NEW YORK (GenomeWeb News) – An international consortium of researchers co-led by teams at the Fred Hutchinson Cancer Research Center in Seattle and the QIMR Berghofer Medical Research Institute in Queensland, Australia has identified four genetic variants associated with an increased risk of esophageal cancer and a precursor condition called Barrett's esophagus.

The researchers conducted a genome-wide study that included nearly 5,600 cases of esophageal carcinoma and precancerous Barrett's esophagus and more than 10,000 controls. They identified genetic variants at three locations – on chromosomes 3, 9 and 19 – as being significantly associated with esophageal adenocarcinoma and Barrett's esophagus.
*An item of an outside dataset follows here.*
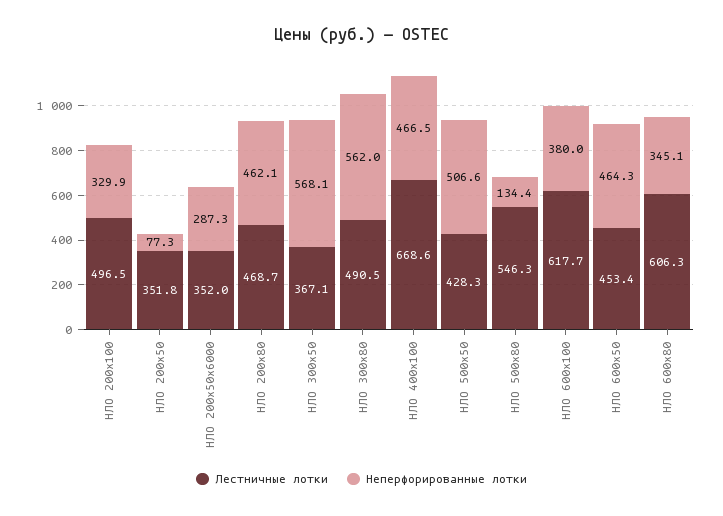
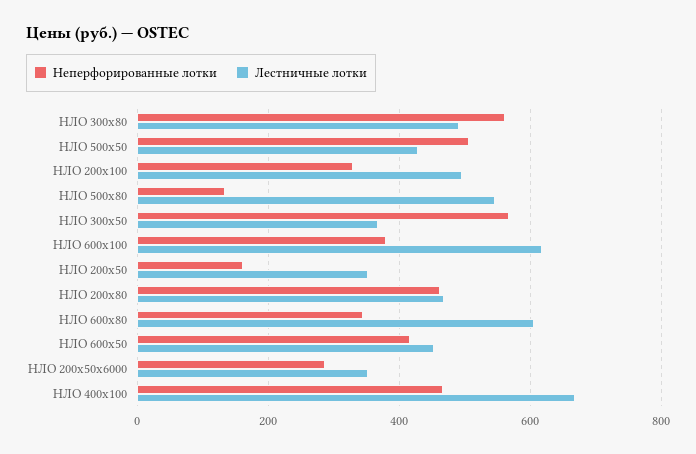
Неперфорированные лотки, НЛО 200х50: 77.3 -> 160
Неперфорированные лотки, НЛО 600х50: 464.3 -> 420

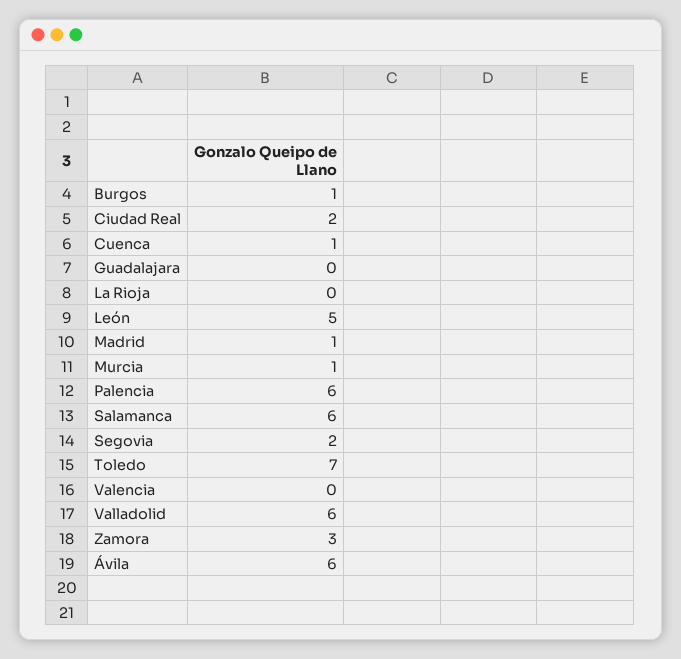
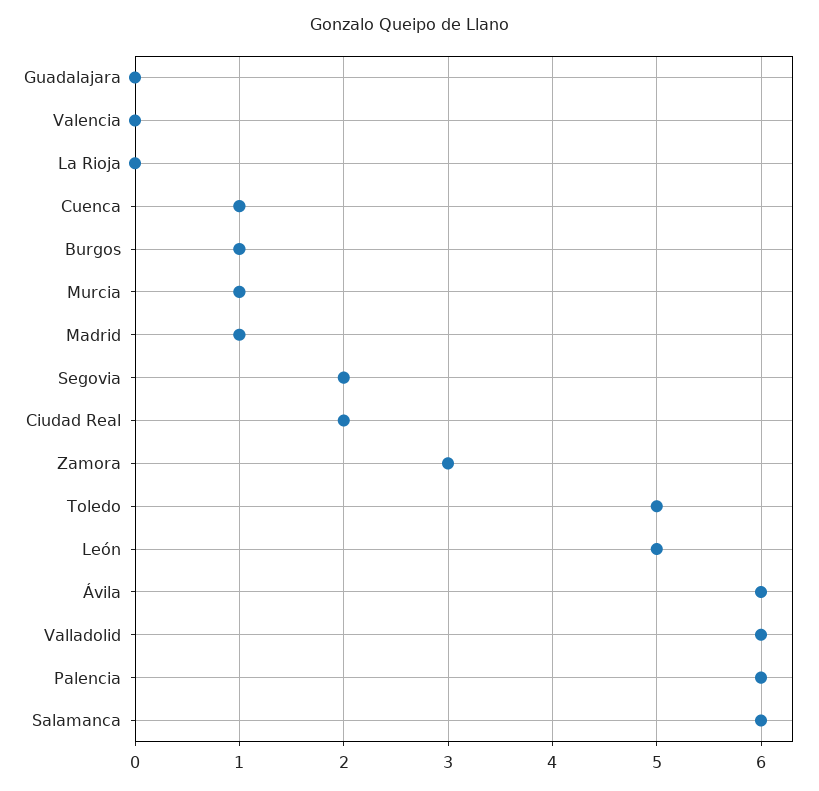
Toledo: 7 -> 5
In addition, they found that a genetic variant on chromosome 16 that had been previously linked to Barrett's esophagus was also associated with an increased risk of esophageal adenocarcinoma.
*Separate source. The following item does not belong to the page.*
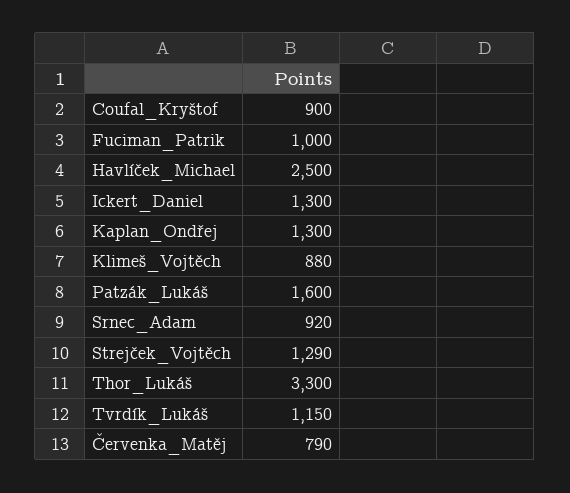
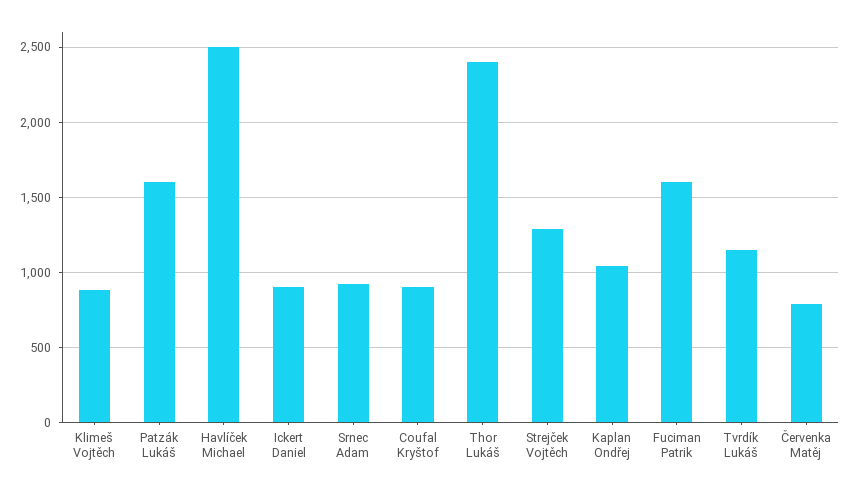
Fuciman_Patrik: 1000 -> 1600
Ickert_Daniel: 1300 -> 900
Kaplan_Ondřej: 1300 -> 1050
Thor_Lukáš: 3300 -> 2400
"We report the first genome-wide association study of esophageal adenocarcinoma and the first to examine this cancer together with its precancerous lesion, Barrett's esophagus," the researchers wrote in a study published in the current issue of Nature Genetics. "[T]hese findings suggest that much of the genetic basis for esophageal adenocarcinoma lies in the development of Barrett's esophagus, rather than in the progression from Barrett's esophagus to esophageal adenocarcinoma."
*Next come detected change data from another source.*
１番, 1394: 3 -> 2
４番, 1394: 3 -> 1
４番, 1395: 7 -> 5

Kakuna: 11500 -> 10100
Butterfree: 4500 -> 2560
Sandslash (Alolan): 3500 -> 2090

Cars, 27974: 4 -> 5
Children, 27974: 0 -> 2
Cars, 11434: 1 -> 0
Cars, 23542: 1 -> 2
The researchers used data collected by the international Barrett's and Esophageal Adenocarcinoma Consortium, or BEACON, an open scientific forum for research into the causes and prevention of esophageal cancer and Barrett's esophagus involving more than 40 scientists in North America, Europe, and Australia. The data and DNA specimens came from 15 international studies conducted during the past 20 years, they noted.

In the first phase of the two-part study, the researchers analyzed 1,516 esophageal adenocarcinoma cases, 2,416 Barrett's esophagus cases, and 3,209 controls — all of European ancestry — and added in another 1,022 cancer-free controls from a melanoma study to increase statistical power. All samples were genotyped using the Illumina HumanOmni1-Quad platform.

The investigators selected 94 associated SNPs for replication, and of these 87 were genotyped in 874 histologically confirmed esophageal adenocarcinoma cases from the Stomach and Oesophageal Cancer Study, 759 confirmed Barrett's Esophagus cases from the UK Barrett's Esophagus Gene Study, and 6,911 controls. The samples all came from people who self-identified as Caucasian and were genotyped on a Fluidigm 96.96 Dynamic Array.

In the combined case group, three loci reached genome-wide significance: rs10419226 at 19p13 in CRTC1, rs11789015 at 9q22 in BARX1, and rs2687201 at 3p14 near transcription factor FOXP1 — a gene encoding a transcription factor that regulates esophageal development.

In addition, the researchers noted that a previous study conducted by BEACON had found an association with Barrett's esophagus at 16q24 involving rs9936833. "Here we found clear evidence that this locus is also associated with esophageal carcinoma," they wrote in the paper published online yesterday.

"These findings establish strong starting points for further epidemiologic studies to pin down the causal variants and laboratory studies to identify the mechanisms by which the causal variants might affect the development of Barrett's esophagus and esophageal adenocarcinoma," corresponding author Thomas Vaughan, a member of the Epidemiology Program in the Public Health Sciences Division at Fred Hutchinson Cancer Research Center, said in a statement. "The fact that all four of the new loci are in or near genes associated with early development of the esophagus or already associated with oncogenic activity is particularly exciting, as it implies that we may be close to finding some important pathways in the development of this highly fatal disease."

Barrett's esophagus is associated with chronic heartburn and affects an estimated 1 million to 2 million Americans. Though the risk of developing esophageal cancer in a person with Barrett's esophagus is a fraction of 1 percent per year, the majority of patients with invasive esophageal cancer die within a year of diagnosis.